Ouganda : les enfants soldats au centre d’une crise humanitaire croissante



Alors qu’une rébellion armée menace de compromettre les progrès de l’Ouganda sur la voie du développement économique, les enfants soldats apparaissent comme les éléments essentiels au centre d’une violence meurtrière et d’une situation d’urgence humanitaire croissante.

Kampala, capitale dynamique située au sud du pays, témoigne de la transformation de l’Ouganda, pays jadis en déclin économique qui connaît actuellement la prospérité. Avec un taux de croissance du PIB galvanisé de plus de 8% au cours des trois dernières années, l’Ouganda offre aux autres pays africains un exemple édifiant d’espoir. Toutefois, une insurrection armée dans le nord et l’est du pays a engendré le plus grand nombre de personnes déplacées en Afrique.
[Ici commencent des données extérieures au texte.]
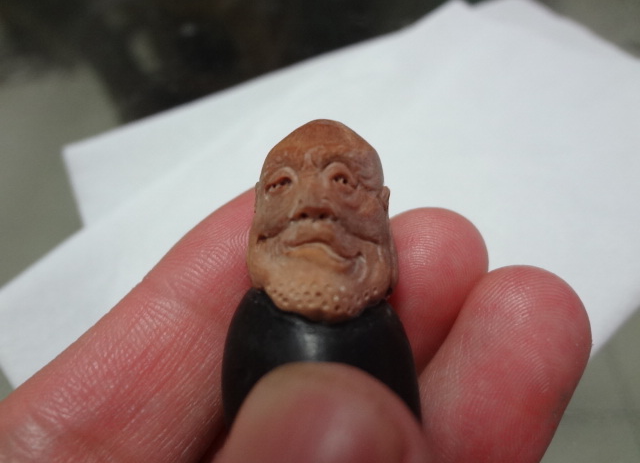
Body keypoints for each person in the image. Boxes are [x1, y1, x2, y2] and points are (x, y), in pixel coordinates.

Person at [0, 191, 591, 462]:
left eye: (344, 183)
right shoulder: (253, 323)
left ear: (382, 212)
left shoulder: (382, 327)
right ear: (258, 223)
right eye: (282, 186)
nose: (313, 206)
La rébellion de l’Armée de résistance du Seigneur (LRA) contre le gouvernement, vieille de 18 ans, a poussé plus de 1,6 million d’Ougandais, dont la moitié d’enfants, à fuir pour trouver refuge dans des camps sordides et surpeuplés afin d’échapper aux attaques et massacres sans discernement. Le nombre de personnes déplacées a presque triplé depuis 2002. Les attaques contre les civils se poursuivent, menées par des enfants soldats beaucoup plus jeunes que leurs victimes.

L’aspect le plus inquiétant de cette crise humanitaire tient au fait que cette guerre est menée par des enfants contre des enfants (les mineurs constituent près de 90% des soldats de la LRA). Certaines recrues n’ont que huit ans et sont enlevées lors de raids sur les villages. On les brutalise, on les force à commettre des atrocités sur les autres recrues voire sur leurs propres frères et sœurs. Ceux qui essaient de s’enfuir sont tués. Pour ceux qui vivent dans un état de peur constante, la violence devient un mode de vie et le traumatisme psychologique subi est insondable. Craignant d’être enlevés, des dizaines d’enfants, souvent accompagnés de leur mère, quittent leur domicile chaque soir et marchent pendant de longues heures, traversant les villages voisins, pour retrouver la sécurité relative des grandes villes, et reprennent le chemin du retour dès les premières lueurs du jour. Quelque 40 000 « navetteurs de nuit » dorment ainsi sous des vérandas, dans des écoles, des cours d’hôpitaux ou des arrêts d’autobus afin d’échapper à la LRA.
Depuis le début de la rébellion, au début des années 80, environ 30 000 enfants ont été enlevés pour être soldats ou porteurs, ou pour servir de « femmes » aux rebelles et leur donner des enfants. Ces chiffres ont augmenté, 10 000 enfants ayant été enlevés au cours des seuls 18 derniers mois.

Malgré la gravité de la situation humanitaire, moins de 10% des 130 millions de dollars demandés par les organisations humanitaires pour 2004 ont été versés. Dans certains cas, le taux de malnutrition atteint 30% chez les enfants. La saison des cultures a considérablement pâti cette année de la crainte d’attaques des rebelles, d’où le risque d’une aggravation, au cours des prochains mois, des pénuries alimentaires déjà sérieuses. Les structures sanitaires ne fonctionnent guère, le matériel est souvent en panne et les agents de santé fuient pour échapper aux attaques de la LRA.

Si le processus de paix au Soudan connaît des progrès notables, il rend néanmoins la paix en Ouganda encore plus illusoire. La « réussite » que représente l’Ouganda dans l’esprit des décideurs économiques du monde contraste, de façon saisissante, avec la tragédie que constitue le conflit dans le nord et l’est du pays, qui ne donne aucun signe d’essoufflement.